(Collected data entries)
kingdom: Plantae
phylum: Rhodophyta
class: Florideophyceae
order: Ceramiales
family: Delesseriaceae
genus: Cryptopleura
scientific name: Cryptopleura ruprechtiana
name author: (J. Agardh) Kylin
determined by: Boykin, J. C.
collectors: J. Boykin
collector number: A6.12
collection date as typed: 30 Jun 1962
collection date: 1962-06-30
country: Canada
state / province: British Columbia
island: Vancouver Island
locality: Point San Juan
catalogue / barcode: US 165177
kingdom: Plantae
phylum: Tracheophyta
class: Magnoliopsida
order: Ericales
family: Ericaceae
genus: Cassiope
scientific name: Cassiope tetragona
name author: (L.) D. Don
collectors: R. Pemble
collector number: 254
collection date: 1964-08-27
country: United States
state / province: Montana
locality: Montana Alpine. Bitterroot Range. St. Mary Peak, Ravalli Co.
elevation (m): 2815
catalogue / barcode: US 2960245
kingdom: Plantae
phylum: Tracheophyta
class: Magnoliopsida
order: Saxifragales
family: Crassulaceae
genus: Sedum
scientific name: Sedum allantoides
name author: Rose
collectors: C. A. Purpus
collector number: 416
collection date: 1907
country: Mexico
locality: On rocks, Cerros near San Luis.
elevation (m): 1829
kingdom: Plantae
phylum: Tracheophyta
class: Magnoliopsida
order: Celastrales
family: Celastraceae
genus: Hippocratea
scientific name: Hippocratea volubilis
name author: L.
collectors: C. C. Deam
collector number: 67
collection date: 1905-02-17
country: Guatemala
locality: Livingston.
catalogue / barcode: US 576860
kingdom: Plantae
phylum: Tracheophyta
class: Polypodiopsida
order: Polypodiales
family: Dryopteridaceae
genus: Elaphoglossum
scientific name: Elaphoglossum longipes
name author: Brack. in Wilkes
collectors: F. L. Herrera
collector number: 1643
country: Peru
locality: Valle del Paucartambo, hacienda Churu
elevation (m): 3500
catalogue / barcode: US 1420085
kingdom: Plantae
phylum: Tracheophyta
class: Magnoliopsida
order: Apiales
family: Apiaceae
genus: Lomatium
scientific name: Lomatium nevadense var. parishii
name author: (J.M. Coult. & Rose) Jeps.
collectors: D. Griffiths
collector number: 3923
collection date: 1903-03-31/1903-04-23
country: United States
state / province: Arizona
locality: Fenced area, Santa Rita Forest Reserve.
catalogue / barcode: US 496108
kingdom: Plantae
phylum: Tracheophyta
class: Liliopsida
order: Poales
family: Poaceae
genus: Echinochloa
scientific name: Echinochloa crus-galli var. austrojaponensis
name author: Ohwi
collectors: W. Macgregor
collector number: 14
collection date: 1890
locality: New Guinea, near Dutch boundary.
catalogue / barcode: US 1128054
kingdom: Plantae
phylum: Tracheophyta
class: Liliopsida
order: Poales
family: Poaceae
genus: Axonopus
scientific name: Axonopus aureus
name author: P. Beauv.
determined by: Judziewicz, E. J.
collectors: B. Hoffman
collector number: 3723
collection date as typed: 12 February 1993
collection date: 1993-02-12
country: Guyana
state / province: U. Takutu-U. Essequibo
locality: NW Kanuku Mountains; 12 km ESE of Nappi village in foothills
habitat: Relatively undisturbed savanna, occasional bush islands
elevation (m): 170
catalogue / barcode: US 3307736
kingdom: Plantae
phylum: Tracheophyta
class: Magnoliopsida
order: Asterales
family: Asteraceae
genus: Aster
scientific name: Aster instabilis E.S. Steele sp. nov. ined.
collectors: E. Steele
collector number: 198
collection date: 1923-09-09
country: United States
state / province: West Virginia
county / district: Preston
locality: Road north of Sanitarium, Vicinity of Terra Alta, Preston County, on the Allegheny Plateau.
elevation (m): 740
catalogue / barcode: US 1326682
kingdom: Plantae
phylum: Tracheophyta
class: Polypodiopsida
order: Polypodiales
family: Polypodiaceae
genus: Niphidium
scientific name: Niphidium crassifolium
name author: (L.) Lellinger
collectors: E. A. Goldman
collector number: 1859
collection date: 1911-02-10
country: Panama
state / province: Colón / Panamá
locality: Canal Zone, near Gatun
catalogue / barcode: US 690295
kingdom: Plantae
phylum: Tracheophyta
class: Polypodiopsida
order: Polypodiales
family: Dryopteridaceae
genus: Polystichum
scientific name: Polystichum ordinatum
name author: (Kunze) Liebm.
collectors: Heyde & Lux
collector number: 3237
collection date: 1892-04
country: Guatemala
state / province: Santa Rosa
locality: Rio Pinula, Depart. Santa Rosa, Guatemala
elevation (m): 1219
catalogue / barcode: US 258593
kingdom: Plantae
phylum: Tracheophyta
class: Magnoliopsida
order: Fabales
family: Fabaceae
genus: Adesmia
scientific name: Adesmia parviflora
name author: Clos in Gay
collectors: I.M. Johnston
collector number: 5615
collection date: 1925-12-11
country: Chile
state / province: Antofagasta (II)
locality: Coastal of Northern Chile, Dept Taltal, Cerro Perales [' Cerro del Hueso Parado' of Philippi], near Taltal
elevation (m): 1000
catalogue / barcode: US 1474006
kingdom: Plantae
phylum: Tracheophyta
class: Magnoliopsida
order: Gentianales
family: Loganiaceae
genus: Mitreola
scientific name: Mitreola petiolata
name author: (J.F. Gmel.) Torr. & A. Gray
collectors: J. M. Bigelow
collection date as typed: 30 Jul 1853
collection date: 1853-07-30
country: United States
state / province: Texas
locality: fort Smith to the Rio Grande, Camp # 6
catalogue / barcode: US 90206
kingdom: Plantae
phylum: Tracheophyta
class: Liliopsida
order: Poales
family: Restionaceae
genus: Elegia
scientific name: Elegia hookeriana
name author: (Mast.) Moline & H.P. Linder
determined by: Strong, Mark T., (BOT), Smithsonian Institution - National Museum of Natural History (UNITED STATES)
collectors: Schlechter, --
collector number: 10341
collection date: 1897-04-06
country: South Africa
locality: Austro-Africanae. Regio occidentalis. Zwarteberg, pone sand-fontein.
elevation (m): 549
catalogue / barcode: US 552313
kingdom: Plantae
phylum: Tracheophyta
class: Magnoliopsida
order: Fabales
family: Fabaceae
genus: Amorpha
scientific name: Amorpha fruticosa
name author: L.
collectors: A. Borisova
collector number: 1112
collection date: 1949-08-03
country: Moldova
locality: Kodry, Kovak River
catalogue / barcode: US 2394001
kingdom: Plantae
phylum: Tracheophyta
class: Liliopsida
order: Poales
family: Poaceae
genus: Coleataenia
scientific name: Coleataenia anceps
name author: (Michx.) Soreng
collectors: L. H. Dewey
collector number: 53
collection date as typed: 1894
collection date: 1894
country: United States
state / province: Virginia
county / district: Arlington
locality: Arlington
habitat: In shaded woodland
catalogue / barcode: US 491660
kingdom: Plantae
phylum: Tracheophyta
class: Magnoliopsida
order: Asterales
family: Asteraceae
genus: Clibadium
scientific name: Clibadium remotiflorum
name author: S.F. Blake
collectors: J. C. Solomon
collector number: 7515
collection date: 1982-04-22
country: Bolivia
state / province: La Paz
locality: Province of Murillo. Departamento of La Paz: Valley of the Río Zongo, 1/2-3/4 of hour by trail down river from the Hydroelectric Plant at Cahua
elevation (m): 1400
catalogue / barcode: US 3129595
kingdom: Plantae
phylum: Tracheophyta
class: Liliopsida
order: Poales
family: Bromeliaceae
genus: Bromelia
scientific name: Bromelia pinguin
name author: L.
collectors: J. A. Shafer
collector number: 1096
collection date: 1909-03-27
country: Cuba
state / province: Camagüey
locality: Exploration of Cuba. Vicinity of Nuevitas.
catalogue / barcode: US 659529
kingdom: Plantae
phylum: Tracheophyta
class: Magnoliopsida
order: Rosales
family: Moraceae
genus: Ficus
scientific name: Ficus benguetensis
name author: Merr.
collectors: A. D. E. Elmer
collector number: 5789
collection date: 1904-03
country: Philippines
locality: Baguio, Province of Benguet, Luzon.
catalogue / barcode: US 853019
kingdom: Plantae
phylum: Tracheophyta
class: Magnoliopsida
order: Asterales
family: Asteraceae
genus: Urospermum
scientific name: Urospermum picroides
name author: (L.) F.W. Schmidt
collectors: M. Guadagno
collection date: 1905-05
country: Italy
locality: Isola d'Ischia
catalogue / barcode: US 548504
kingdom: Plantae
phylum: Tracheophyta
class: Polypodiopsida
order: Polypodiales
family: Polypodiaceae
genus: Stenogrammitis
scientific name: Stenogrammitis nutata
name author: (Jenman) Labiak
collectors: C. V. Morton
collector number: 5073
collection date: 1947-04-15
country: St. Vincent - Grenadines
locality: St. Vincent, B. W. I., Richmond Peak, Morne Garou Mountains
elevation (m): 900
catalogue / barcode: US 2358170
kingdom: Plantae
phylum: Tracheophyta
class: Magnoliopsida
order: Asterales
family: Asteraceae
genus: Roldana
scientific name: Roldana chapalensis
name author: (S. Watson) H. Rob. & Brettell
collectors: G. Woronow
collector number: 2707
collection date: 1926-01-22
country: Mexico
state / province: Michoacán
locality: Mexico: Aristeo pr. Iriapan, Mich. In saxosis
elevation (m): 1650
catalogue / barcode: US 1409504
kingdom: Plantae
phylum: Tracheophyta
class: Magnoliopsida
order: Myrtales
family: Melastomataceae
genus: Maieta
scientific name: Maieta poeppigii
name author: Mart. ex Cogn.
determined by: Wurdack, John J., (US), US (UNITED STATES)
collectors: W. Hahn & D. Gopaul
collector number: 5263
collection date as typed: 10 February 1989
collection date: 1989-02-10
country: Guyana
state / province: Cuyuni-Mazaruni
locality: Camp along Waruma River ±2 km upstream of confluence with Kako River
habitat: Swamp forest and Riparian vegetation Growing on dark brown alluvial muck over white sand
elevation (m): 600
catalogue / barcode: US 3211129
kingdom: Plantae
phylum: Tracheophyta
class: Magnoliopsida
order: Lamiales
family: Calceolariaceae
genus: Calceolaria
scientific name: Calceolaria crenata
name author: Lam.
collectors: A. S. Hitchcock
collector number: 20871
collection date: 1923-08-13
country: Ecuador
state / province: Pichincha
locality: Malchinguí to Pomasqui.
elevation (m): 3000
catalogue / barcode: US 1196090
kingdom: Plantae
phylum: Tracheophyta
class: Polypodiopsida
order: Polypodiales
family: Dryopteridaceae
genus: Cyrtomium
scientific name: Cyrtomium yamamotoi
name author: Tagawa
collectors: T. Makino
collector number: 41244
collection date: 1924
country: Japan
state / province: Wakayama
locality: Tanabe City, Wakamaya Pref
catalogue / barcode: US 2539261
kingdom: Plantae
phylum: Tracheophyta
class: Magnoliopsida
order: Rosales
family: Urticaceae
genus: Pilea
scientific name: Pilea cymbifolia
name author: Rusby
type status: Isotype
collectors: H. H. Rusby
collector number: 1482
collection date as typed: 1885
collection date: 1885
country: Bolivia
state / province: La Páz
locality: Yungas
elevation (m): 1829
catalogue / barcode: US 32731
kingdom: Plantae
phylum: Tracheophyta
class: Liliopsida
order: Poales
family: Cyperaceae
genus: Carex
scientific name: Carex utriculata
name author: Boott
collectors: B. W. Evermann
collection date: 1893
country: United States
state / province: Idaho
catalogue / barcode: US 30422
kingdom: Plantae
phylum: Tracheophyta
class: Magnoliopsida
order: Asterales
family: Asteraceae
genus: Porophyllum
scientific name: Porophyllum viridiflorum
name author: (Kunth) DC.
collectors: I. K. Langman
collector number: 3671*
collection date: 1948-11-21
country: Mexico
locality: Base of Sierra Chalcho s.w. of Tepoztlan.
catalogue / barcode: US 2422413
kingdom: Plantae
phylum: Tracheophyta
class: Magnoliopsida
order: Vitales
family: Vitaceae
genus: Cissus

**WHAT NEEDS TO BE DONE**
Lay out the lines from the line with "collector number: 1643" to the line with "catalogue / barcode: US 1128054", both included, as a numbered list. Skip any blank lines.

**SOLUTION**
1. collector number: 1643
2. country: Peru
3. locality: Valle del Paucartambo, hacienda Churu
4. elevation (m): 3500
5. catalogue / barcode: US 1420085
6. kingdom: Plantae
7. phylum: Tracheophyta
8. class: Magnoliopsida
9. order: Apiales
10. family: Apiaceae
11. genus: Lomatium
12. scientific name: Lomatium nevadense var. parishii
13. name author: (J.M. Coult. & Rose) Jeps.
14. collectors: D. Griffiths
15. collector number: 3923
16. collection date: 1903-03-31/1903-04-23
17. country: United States
18. state / province: Arizona
19. locality: Fenced area, Santa Rita Forest Reserve.
20. catalogue / barcode: US 496108
21. kingdom: Plantae
22. phylum: Tracheophyta
23. class: Liliopsida
24. order: Poales
25. family: Poaceae
26. genus: Echinochloa
27. scientific name: Echinochloa crus-galli var. austrojaponensis
28. name author: Ohwi
29. collectors: W. Macgregor
30. collector number: 14
31. collection date: 1890
32. locality: New Guinea, near Dutch boundary.
33. catalogue / barcode: US 1128054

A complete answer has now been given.